Learning Center
reading
Use 5 strategies to teach cause & effect
April 25, 2013
When students struggle to comprehend cause and effect in their reading, here are some specific instructional strategies to move them forward.
1. Define the characteristics of cause and effect.
- The cause is why or the reason something happened. It answers the question Why or How. Authors often identify the cause using signal words: Because… Since… Cause… Reason… So that… Unless… The main reason… Due to… For the simple reason that…
- The effect is the result of what happened. It answers the questions: What happened? What was the result? Authors typically indicate the effect using these signal words: As a result of… If… Consequently… Effect… Therefore… Thus… So… Because of this… So that… For this reason…
2. Reveal the cause-effect relationship.
Help students envision the cause-effect relationship with 2-step, before-and-after photo boxes. Reveal a photograph in the left box (e.g., someone crossing their snow skis, an egg being tossed, a soccer player diving for a ball, etc.). Ask students to predict What will happen? (e.g., the skier will fall, the egg will break, the soccer player will get injured, etc.). Identify their answers as the effect, the after, the end of the process. Reveal the effect photos in the right-side boxes to determine if their predictions were correct.
3. Reveal the effect-cause relationship.
Repeat this same concept, but start with the effect and ask students to predict the cause. Reveal a photograph in the right box. Ask students Why or how did it happen? The answer shows the cause of the event, the before, or the beginning of the 2-step process.
4. Write cause-effect captions.
Have students create captions for each photo combination, explaining their cause-effect relationship.

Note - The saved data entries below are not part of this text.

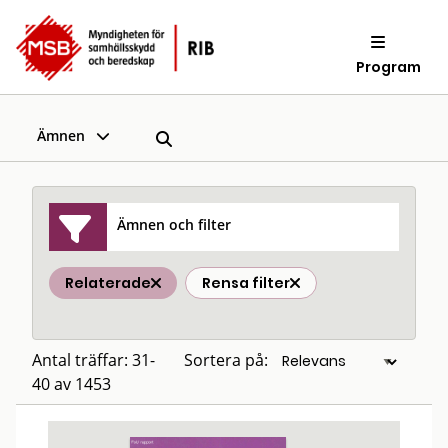
Program
Ämnen
Ämnen och filter
Relaterade
Rensa filter
Antal träffar: 31-
Sortera på:
40 av 1453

5. Determine order—cause…then effect.
Explain to students that nothing happens without a reason or without some kind of consequence. Effects always have causes and causes always lead to effects; we rarely see one without the other. After reading a text in its entirety, reread paragraphs closely to identify stated cause-effect sentences. Encourage students to look for any signal words stated within the excerpt. If there are no signal words, readers have to visualize what’s happening to determine what came first (before/cause) and what came second (after/effect).
What is a cause
Lilly–That’s a great question. Think about when something happens. For instance, if a glass of milk gets spilled. What was the cause? It might have been because someone bumped it. That was the cause. The effect? A puddle of milk.